Can you say "death trap"? It's a 3 wheeled car, damn it. Every few years someone foists a three-wheeler like this off on an unsuspecting public, touting a "breakthrough design". Didn't Yamaha try this back in the late 80's?
And let's remember where the 3 wheeled ATV went. Let's hope this abomination suffers a similar fate.
It's like those Gold Wing trike conversions. Yesterday I saw one bouncing through an intersection in Granada Hills, the guy riding (driving?) it was going about 30 miles an hour, hit a small pothole and almost ate it big. Tank-slapping an 800 lb. tricycle is not my idea of fun.
Maybe put some JATO bottles on it for some real excitement
I agree with mscuddy. Way back when I was in college, I saw a demo of similar three wheeled car that leaned but with two wheels in the front. The inventor was trying to get backers for it... It never went anywhere. It is kind of like quadraphonic sound vs. stereos etc. Why pay for quad when you can get a better quality stereo. Why pay for a gimmick when you can't get better quality in a more conventional package i.e. 2 wheels or 4 wheels ?
Disclaimer: I'm not a professional or even amateur engineer, so this is all speculation - please correct me where appropriate.
Now, I was actually thinking about something along these lines, but maybe a little bit more radical, based on the question: why can motorcycles with tiny contact patches generate such relatively high cornering loads when compared to cars with no aerodynamics?
I think that it really has to do with weight distribution; i.e., the weight on bikes when they are leaned effectively moves low and inside, pushing the contact patch, which is outside, pretty optimally. For a similar reason, I believe, the weirdo 911 weight distribution actually enables marginally superior braking performance when compared to cars where the engine is somewhere else (the 911 can use more of its rear brakes, I believe, as there is a heavy weight sitting right on top of the rear axle so it's not unloaded as much under braking).
Anyway, back to my point - consider a 4 wheel vehicle (bear with me) and a central pod similar to the 3-wheel abomination from that website that effectively moves the weight over the inside wheels via either a lean or shift corresponding with the acceleration of the turn. This would effectively move the weight over the inside 2 wheels and provide incremental usage of their grip. The tires could either lean or not - I haven't thought through the engineering.
The upshot is that the physics suggest that the weight of a vehicle needs to be in different places to optimize different characteristics: far back for braking, forward for accleration, and centered, low and inside for cornering.

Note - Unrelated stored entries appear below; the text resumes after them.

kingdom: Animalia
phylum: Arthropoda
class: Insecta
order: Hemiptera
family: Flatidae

Anyway, kind of a random post and probably too long, but it's an interesting idea.
That guy's trike I don't like because it's not radical enough.

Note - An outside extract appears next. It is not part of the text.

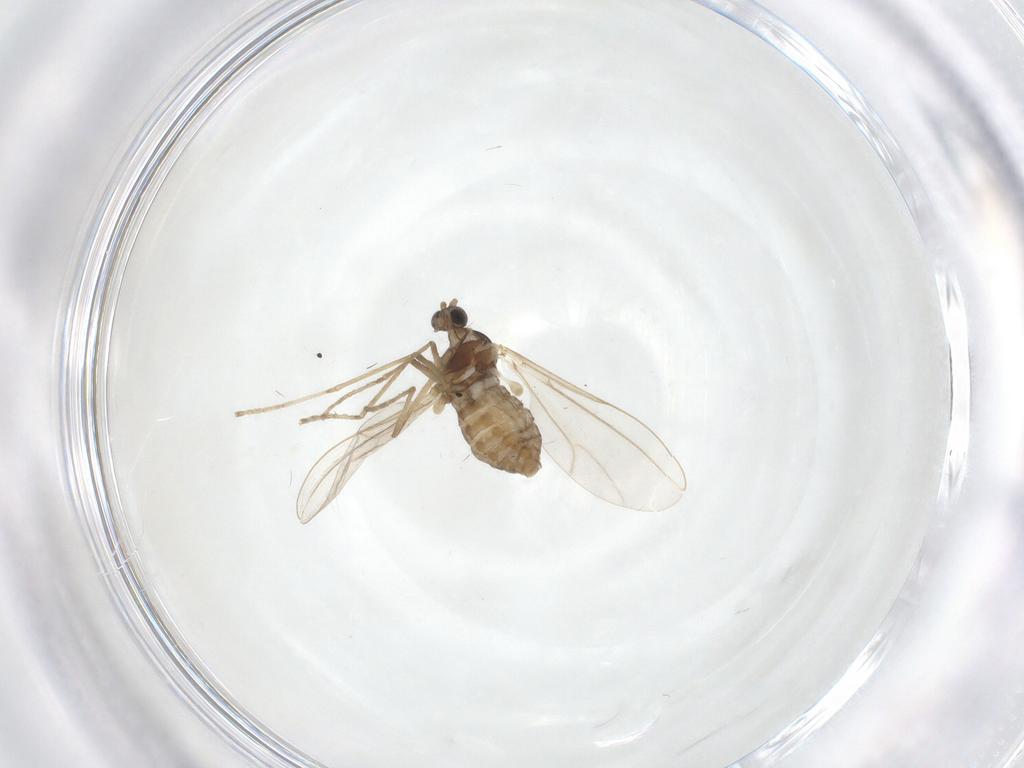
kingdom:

Bucky Fuller pulled this stunt in the forties. Unfortunately, a couple perspective backers were killed in a test drive (the Buckster was known to have a lead foot). I'm with the, It's a car, contingent. Wonder what ever happened to the GyroCar: two wheels, with a large-enough gyroscope to keep it upright, while standing still (Holy Popular Mechanics). Always thought those things would be great for rural letter-carriers. I'm afraid the Carver is more Hoo****y than Harley.
If you liked the AMC Pacer, you'll love the Carver.
Dorks of the world rejoice, the Carver has arrived.
AP News: Company officials announced today that the Carver will be unveiled to the American public in Roswell NM. Rumor has it that a roll of aluminium foil, and origomi lessons, will be included with each purchase.